### Your instructions
The entries must be repeated verbatim, and their images left out.

Data for analysis Block Start

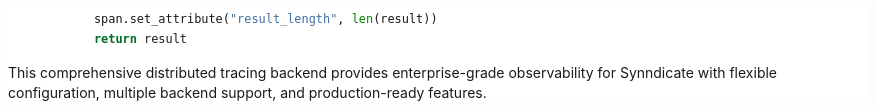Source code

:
```python
            span.set_attribute("result_length", len(result))
            return result
```

This comprehensive distributed tracing backend provides enterprise-grade observability for Synndicate with flexible configuration, multiple backend support, and production-ready features.
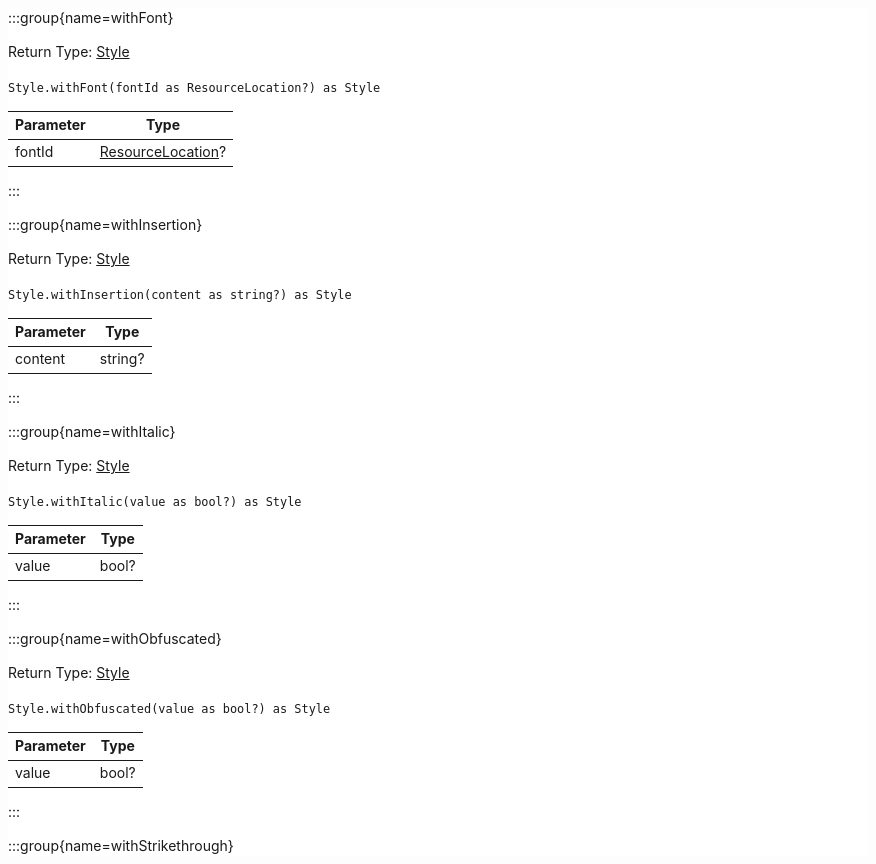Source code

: :::group{name=withFont}

Return Type: [Style](/vanilla/api/text/Style)

```zenscript
Style.withFont(fontId as ResourceLocation?) as Style
```

| Parameter |                            Type                             |
|-----------|-------------------------------------------------------------|
| fontId    | [ResourceLocation](/vanilla/api/resource/ResourceLocation)? |


:::

:::group{name=withInsertion}

Return Type: [Style](/vanilla/api/text/Style)

```zenscript
Style.withInsertion(content as string?) as Style
```

| Parameter |  Type   |
|-----------|---------|
| content   | string? |


:::

:::group{name=withItalic}

Return Type: [Style](/vanilla/api/text/Style)

```zenscript
Style.withItalic(value as bool?) as Style
```

| Parameter | Type  |
|-----------|-------|
| value     | bool? |


:::

:::group{name=withObfuscated}

Return Type: [Style](/vanilla/api/text/Style)

```zenscript
Style.withObfuscated(value as bool?) as Style
```

| Parameter | Type  |
|-----------|-------|
| value     | bool? |


:::

:::group{name=withStrikethrough}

Data for analysis Block End

### Solution
Source code

:
```python
            span.set_attribute("result_length", len(result))
            return result
```

This comprehensive distributed tracing backend provides enterprise-grade observability for Synndicate with flexible configuration, multiple backend support, and production-ready features.
Source code

: :::group{name=withFont}

Return Type: [Style](/vanilla/api/text/Style)

```zenscript
Style.withFont(fontId as ResourceLocation?) as Style
```

| Parameter |                            Type                             |
|-----------|-------------------------------------------------------------|
| fontId    | [ResourceLocation](/vanilla/api/resource/ResourceLocation)? |


:::

:::group{name=withInsertion}

Return Type: [Style](/vanilla/api/text/Style)

```zenscript
Style.withInsertion(content as string?) as Style
```

| Parameter |  Type   |
|-----------|---------|
| content   | string? |


:::

:::group{name=withItalic}

Return Type: [Style](/vanilla/api/text/Style)

```zenscript
Style.withItalic(value as bool?) as Style
```

| Parameter | Type  |
|-----------|-------|
| value     | bool? |


:::

:::group{name=withObfuscated}

Return Type: [Style](/vanilla/api/text/Style)

```zenscript
Style.withObfuscated(value as bool?) as Style
```

| Parameter | Type  |
|-----------|-------|
| value     | bool? |


:::

:::group{name=withStrikethrough}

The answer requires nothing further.